What did it mean to be shortlisted for the Booker prize?
It felt like I’d arrived in the UK for the first time, even though the book had been out for months. I’d already connected with readers outside the US because the book is partly set in Jamaica and talks about the African-Caribbean diaspora, but suddenly I was hearing from people in India and Australia. I’d watched the ceremony when Marlon James won with A Brief History of Seven Killings in 2015. I loved what that book did for Jamaica and to see it honoured in such a massive way was beautiful. I felt like that novel was capturing a history of tumultuous politics and rising crime I’d grown up hearing in a very matter of fact way from my parents: “This is what was happening in the 70s, this is why we left.”

On the night, are you kept in suspense with the rest of us?
It’s a wild ride; I don’t know if the winner gets a whisper in their ear but us folks who didn’t win didn’t know until the name was called.

Your protagonist, Trelawny, tells us halfway through the book that his parents left Jamaica “not for economic advancement but to escape the violence the US government funded in the 1970s as part of its war on socialism”.
It’s not even fiction, it’s just a statement, but sometimes you just have to say the thing, you know? I wanted to highlight that maybe the way Americans think of Jamaica isn’t how Jamaicans think of Jamaica. Even if we subtract US involvement in political tensions and crime and bringing in drugs and guns, there tends to be this view of the Caribbean as a playground of vacation resorts that doesn’t really consider people having their own dreams and lives and concerns.

Some people call If I Survive You a novel, others say it’s a story collection. How do you see it?
Over the years I called it one or the other or both. I was thinking of it as a novel but writing it as stories and then trying to put it back together as a novel. It was trying to get to know the characters that led me to the structure: I thought it would be an interesting way to think about how we sometimes make the whole world about ourselves when other people aren’t even considering us at all. Maybe they should be considering us, but maybe we’re also being self-involved. As interested as I was in Trelawny, I wanted to give his father and his brother their say.

Was writing about your parents’ generation harder than writing about your own?
No – I’d heard my parents talk about Jamaica basically all my life. What I did find impossible was to write a story where [the protagonist’s mother] returns to Jamaica in her 60s as someone who’s lived in the US for 30-odd years. I tried and tried but it’s not a story I could write, maybe because I don’t know someone who’s made that transition. The past was more doable than an imagined present.

What drew you to write part of the book in the second person?
It makes it easier for a character to be honest: at least you know your secrets are kept if you’re only telling yourself about your own bad behaviour. An “I” voice talking to the world feels much more exposed and vulnerable.

When it comes to thinking up storylines, are you a planner?
━━━━
Exercise tasks:
a: Decide whether each statement agrees with the interview, answering yes or no and quoting the words that settle it. (i) The author learned before the name was called that the book had not won. (ii) Trelawny says his parents left Jamaica for economic advancement. (iii) The author was unable to write a story in which the protagonist's mother returns to Jamaica in her 60s.
b: In the interview, which book won when Marlon James took the prize in 2015?
━━━━
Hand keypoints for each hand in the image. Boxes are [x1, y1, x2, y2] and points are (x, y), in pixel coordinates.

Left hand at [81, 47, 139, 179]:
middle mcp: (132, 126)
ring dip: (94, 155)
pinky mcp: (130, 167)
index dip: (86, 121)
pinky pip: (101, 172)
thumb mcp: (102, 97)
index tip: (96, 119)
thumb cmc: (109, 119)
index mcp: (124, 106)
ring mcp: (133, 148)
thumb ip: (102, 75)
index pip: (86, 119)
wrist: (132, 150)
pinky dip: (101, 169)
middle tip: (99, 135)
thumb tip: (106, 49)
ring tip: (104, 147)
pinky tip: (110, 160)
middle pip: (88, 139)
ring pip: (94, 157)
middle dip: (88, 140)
━━━━
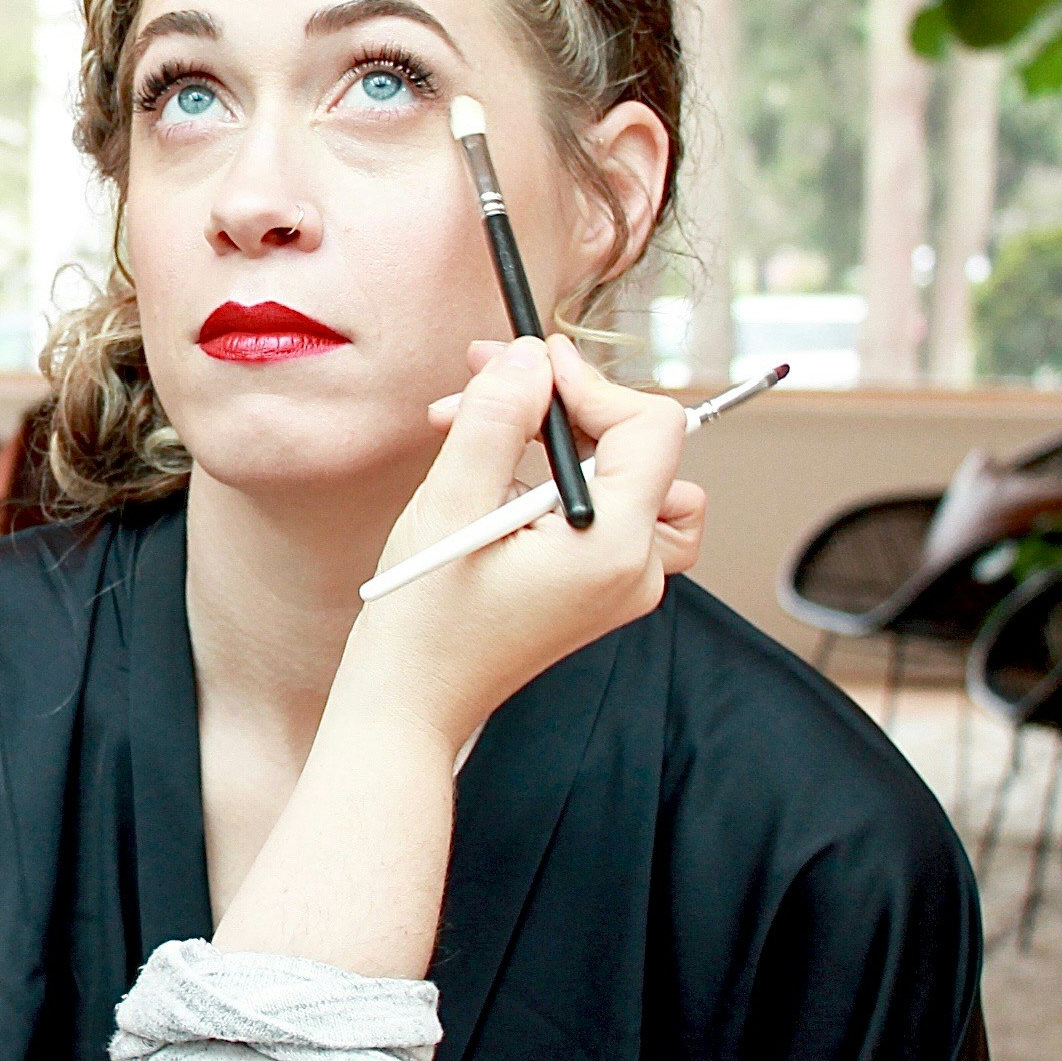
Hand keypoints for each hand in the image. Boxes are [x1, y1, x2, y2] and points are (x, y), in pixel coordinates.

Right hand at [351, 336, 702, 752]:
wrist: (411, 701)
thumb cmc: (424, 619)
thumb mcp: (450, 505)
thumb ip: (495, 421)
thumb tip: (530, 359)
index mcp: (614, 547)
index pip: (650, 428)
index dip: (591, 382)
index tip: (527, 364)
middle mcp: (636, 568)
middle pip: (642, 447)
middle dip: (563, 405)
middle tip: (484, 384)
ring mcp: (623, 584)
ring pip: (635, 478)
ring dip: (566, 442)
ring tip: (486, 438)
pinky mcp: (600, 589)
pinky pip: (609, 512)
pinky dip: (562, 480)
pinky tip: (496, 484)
━━━━
Problem solutions:
a:
(i) No: "us folks who didn’t win didn’t know until the name was called."
(ii) No: "not for economic advancement but to escape the violence the US government funded in the 1970s as part of its war on socialism"
(iii) Yes: "I tried and tried but it’s not a story I could write"

b: A Brief History of Seven Killings.